On Thirty Seconds to Mars' new album listeners are encouraged to rise up against something. I have no clue what exactly we're supposed to fight, but the album's concept has a dramatic, inspirational, and rebellious feel throughout.
Calls to arms "Vox Populi," "This Is War," and "Kings and Queens" are inspirational rock anthems tailor made for big arenas. Again, when the masses are pumping their fists in allegiance to Thirty Seconds to Mars, I'm not sure what they'll be banding together against. Musically, the anthems are upbeat with soaring vocals and guitars. Unfortunately, they're too often laced with Jared Leto's screamy belting. It felt like he went to the scream well a little too often for my taste. Leto has shown that he can sing really well as he showcases again on "Alibi." The screams would be more meaningful and tolerable if he didn't do it quite so much.

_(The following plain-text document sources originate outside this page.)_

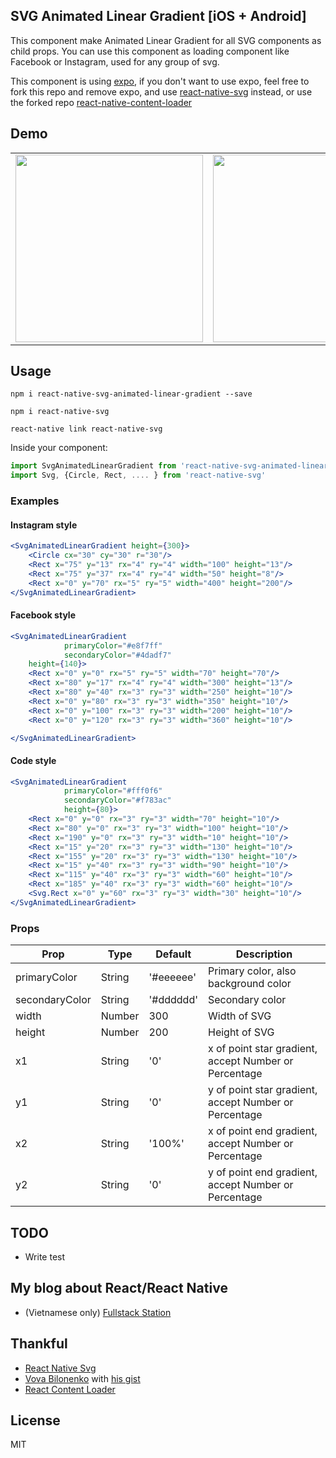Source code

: ## SVG Animated Linear Gradient [iOS + Android]

This component make Animated Linear Gradient for all SVG components as child props. You can use this component as loading component like Facebook or Instagram, used for any group of svg.

This component is using [expo](https://expo.io), if you don't want to use expo, feel free to fork this repo and remove expo, and use [react-native-svg](https://github.com/react-native-community/react-native-svg) instead, or use the forked repo [react-native-content-loader](https://github.com/aschenkel/react-native-content-loader)

## Demo
<table>
<tr><td>
<img src="https://raw.githubusercontent.com/virusvn/react-native-svg-animated-linear-gradient/master/images/demo-svg-animated-linear-gradient.gif" width="300"></td><td>
<img src="https://raw.githubusercontent.com/virusvn/react-native-svg-animated-linear-gradient/master/images/demo-svg-animated-linear-gradient-angle.gif" width="300">
</td>
</tr>
</table>

## Usage
`npm i react-native-svg-animated-linear-gradient --save`

`npm i react-native-svg`

`react-native link react-native-svg`

Inside your component:
```js
import SvgAnimatedLinearGradient from 'react-native-svg-animated-linear-gradient'
import Svg, {Circle, Rect, .... } from 'react-native-svg'
```
### Examples

#### Instagram style
```jsx
<SvgAnimatedLinearGradient height={300}>
    <Circle cx="30" cy="30" r="30"/>
    <Rect x="75" y="13" rx="4" ry="4" width="100" height="13"/>
    <Rect x="75" y="37" rx="4" ry="4" width="50" height="8"/>
    <Rect x="0" y="70" rx="5" ry="5" width="400" height="200"/>
</SvgAnimatedLinearGradient>
```

#### Facebook style

```jsx
<SvgAnimatedLinearGradient
            primaryColor="#e8f7ff"
            secondaryColor="#4dadf7"
    height={140}>
    <Rect x="0" y="0" rx="5" ry="5" width="70" height="70"/>
    <Rect x="80" y="17" rx="4" ry="4" width="300" height="13"/>
    <Rect x="80" y="40" rx="3" ry="3" width="250" height="10"/>
    <Rect x="0" y="80" rx="3" ry="3" width="350" height="10"/>
    <Rect x="0" y="100" rx="3" ry="3" width="200" height="10"/>
    <Rect x="0" y="120" rx="3" ry="3" width="360" height="10"/>

</SvgAnimatedLinearGradient>
```
#### Code style

```jsx
<SvgAnimatedLinearGradient
            primaryColor="#fff0f6"
            secondaryColor="#f783ac"
            height={80}>
    <Rect x="0" y="0" rx="3" ry="3" width="70" height="10"/>
    <Rect x="80" y="0" rx="3" ry="3" width="100" height="10"/>
    <Rect x="190" y="0" rx="3" ry="3" width="10" height="10"/>
    <Rect x="15" y="20" rx="3" ry="3" width="130" height="10"/>
    <Rect x="155" y="20" rx="3" ry="3" width="130" height="10"/>
    <Rect x="15" y="40" rx="3" ry="3" width="90" height="10"/>
    <Rect x="115" y="40" rx="3" ry="3" width="60" height="10"/>
    <Rect x="185" y="40" rx="3" ry="3" width="60" height="10"/>
    <Svg.Rect x="0" y="60" rx="3" ry="3" width="30" height="10"/>
</SvgAnimatedLinearGradient>
```
### Props

| Prop           | Type   | Default   | Description                                           |
| -------------- | ------ | --------- | ----------------------------------------------------- |
| primaryColor   | String | '#eeeeee' | Primary color, also background color                  |
| secondaryColor | String | '#dddddd' | Secondary color                                       |
| width          | Number | 300       | Width of SVG                                          |
| height         | Number | 200       | Height of SVG                                         |
| x1             | String | '0'       | x of point star gradient, accept Number or Percentage |
| y1             | String | '0'       | y of point star gradient, accept Number or Percentage |
| x2             | String | '100%'    | x of point end gradient, accept Number or Percentage  |
| y2             | String | '0'       | y of point end gradient, accept Number or Percentage  |

## TODO
- Write test

## My blog about React/React Native 
- (Vietnamese only) [Fullstack Station](https://www.businesscard.vn/blog/category/lap-trinh/javascript/react/)

## Thankful

- [React Native Svg](https://github.com/react-native-community/react-native-svg)
- [Vova Bilonenko](https://github.com/delfrrr) with [his gist](https://gist.github.com/delfrrr/0ef8871c6c4630b406e73fb66c091cf0)
- [React Content Loader](https://github.com/danilowoz/react-content-loader)

## License

MIT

Another mainstay of the album are the choruses sung by what sounds like the people from this great resistance or rebellion we're called to join. The choruses sung on "Vox Populi" and "Closer to the Edge" are examples of the populous backing vocals. This kind of people's rock band concept was also tied into the 2,000 different album covers that featured the faces of fans who submitted their pictures.
This Is War's vague theme and Leto's scream singing are really nitpicks and observations. The album sounds great overall. I prefer their more industrial rock tracks found throughout their debut album and to a smaller degree in their sophomore album. Luckily, "Night of the Hunter" & "Stranger in a Strange Land" are nods towards their older sound. "Night of the Hunter" is a bombastic industrial rock track that's was welcomed after so much of the kumbaya-ness of many of the other tracks. "Search and Destroy" was another favorite for me. The soaring vocals return to the scream territory, but the overall structure of the song is much more memorable than the straightforward anthems. I could honestly listen to "Night of the Hunter" and "Search and Destroy" on a loop for hours.
Maybe the advantage of This Is War?s vagueness is that it will allow anyone to apply the music to their own lives and use it to fuel their own battles. While I didn't love everything about 30 Seconds to Mars' latest album, I largely enjoyed it. If nothing else, it is much more interesting than the standard rock fare on our airwaves these days.